# Bobcat SB240 blower



## PHS79 (Jan 23, 2005)

We got a SB240 blower for our S570, I put about 4 hours on it on Wednesday and a coworker put about 10 hours on it 2 weeks ago. I noticed while greasing the auger and giving it a quick look over that the sides of the "box" below the wear bars on the side of the blower are worn down ALOT (the leading edge appears to be missing about 1.5 inches of material) and the cutting edge has about 1/2 inch wore off already. From what I can tell the other guy operating it was tilting the blower down and wore both the cutting edge and sides of the blower off.

Since this has happened I am going to fab up some skis and mount on it so prevent this from happening anymore. 
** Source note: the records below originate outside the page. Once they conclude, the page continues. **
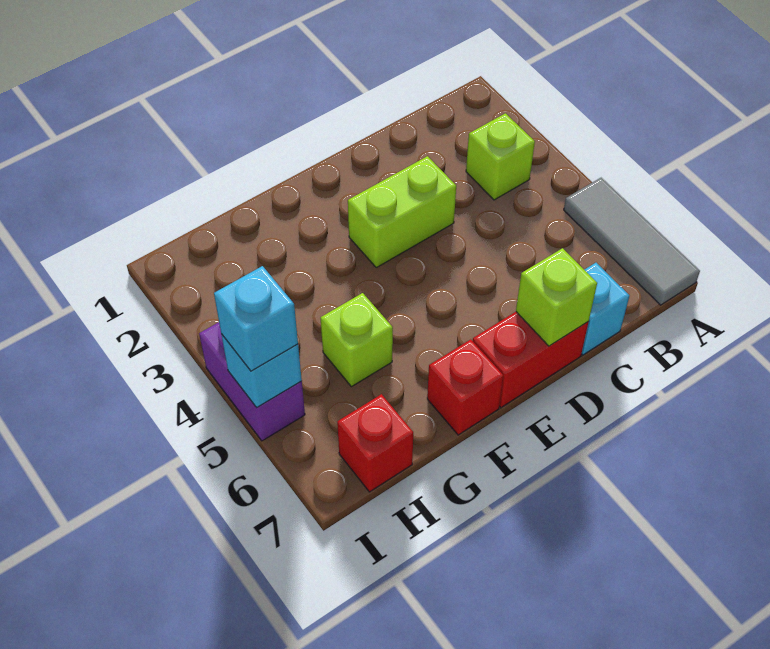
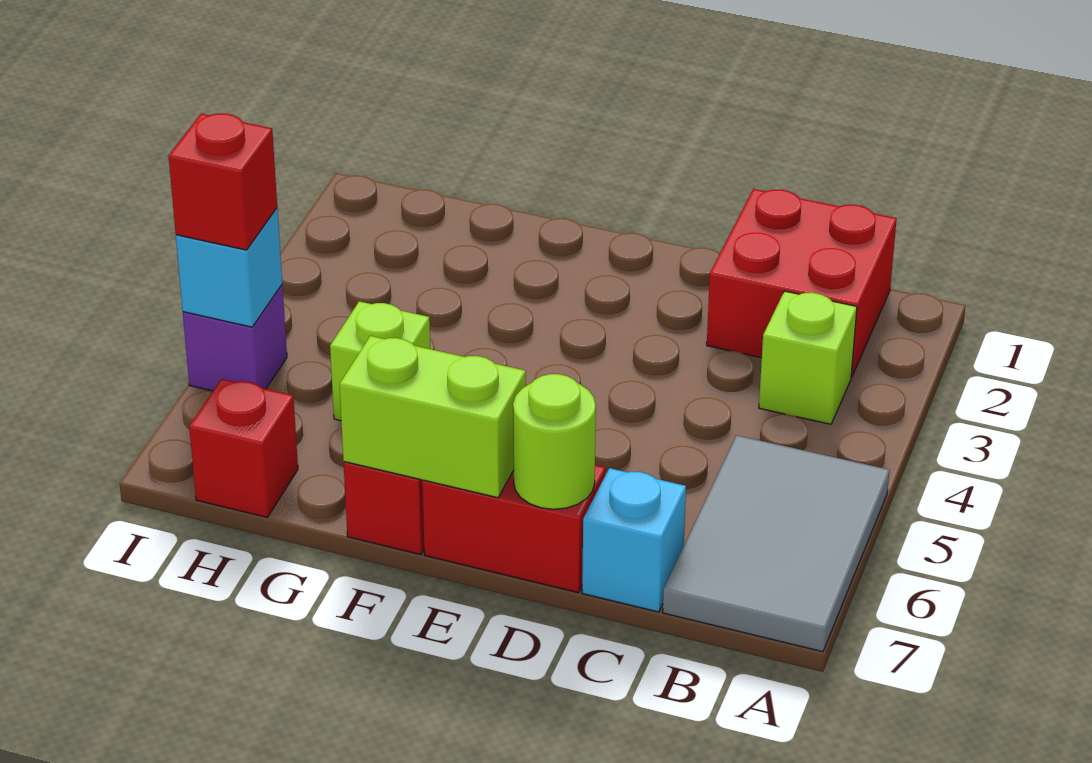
grey tile A5:A7 level 1 -> grey tile A5:B7 level 1
none -> red brick B1:C2 level 1
lime brick D3:E3 level 1 -> lime brick E7:F7 level 2
lime brick D7 level 2 -> lime round brick D7 level 2
purple brick I4:I5 level 1 -> purple brick I5 level 1
cyan brick I5 level 3 -> red brick I5 level 3

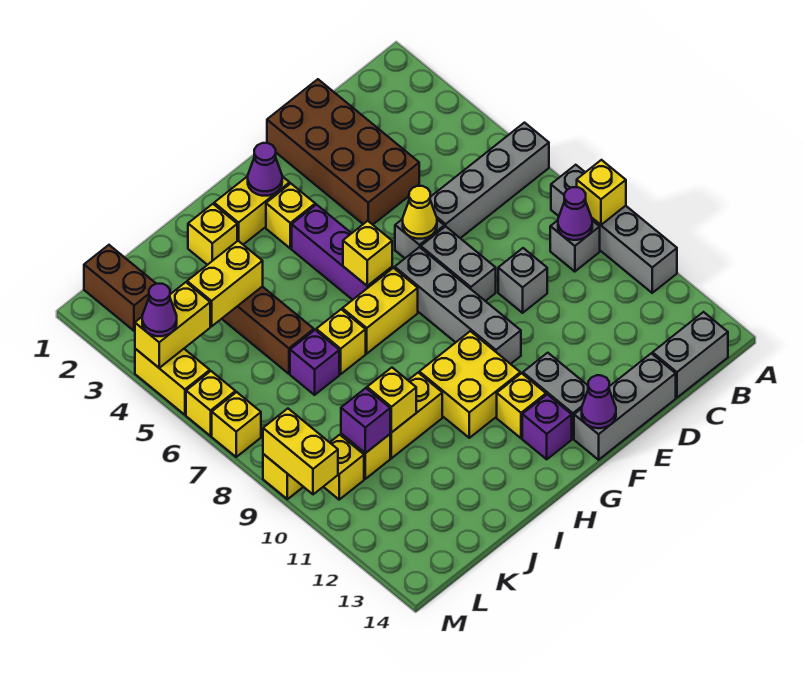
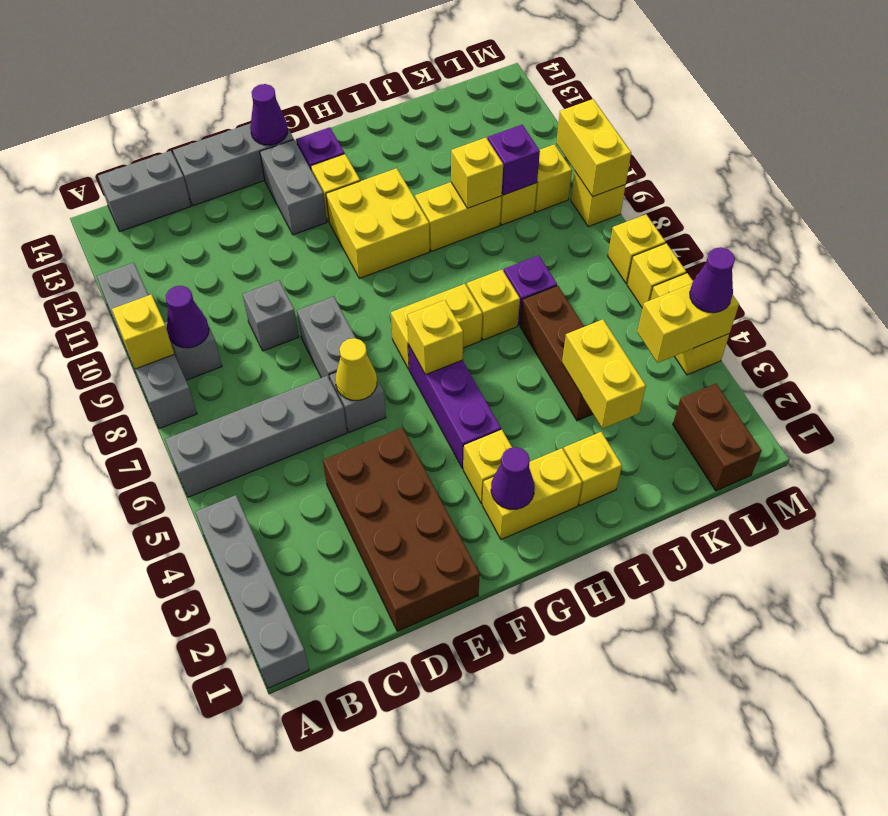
grey brick F7:F10 level 1 -> grey brick A1:A4 level 1
yellow brick J4:K4 level 2 -> yellow brick J3:J4 level 2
Before I mount them how is the box meant to sit in relation to the ground? Are the front edges of the box supposed to be 90 deg from the ground or are they meant to be tipped slightly forward?


----------



## seville009 (Sep 9, 2002)

I'd say parallel to the ground. If you want to tilt the blower for scraping, you just lift a bit and tilt using the controls.


----------



## excav8ter (Oct 7, 2009)

I agree totally with trying to stay parallel to the ground. As for the cutting edge, it's probably not a good, hardened steel. We found this with our Normand blowers. We now have our edges made for us, in a metal cutting shop near our shop. AR450 steel. I get an entire season out of one edge now.


----------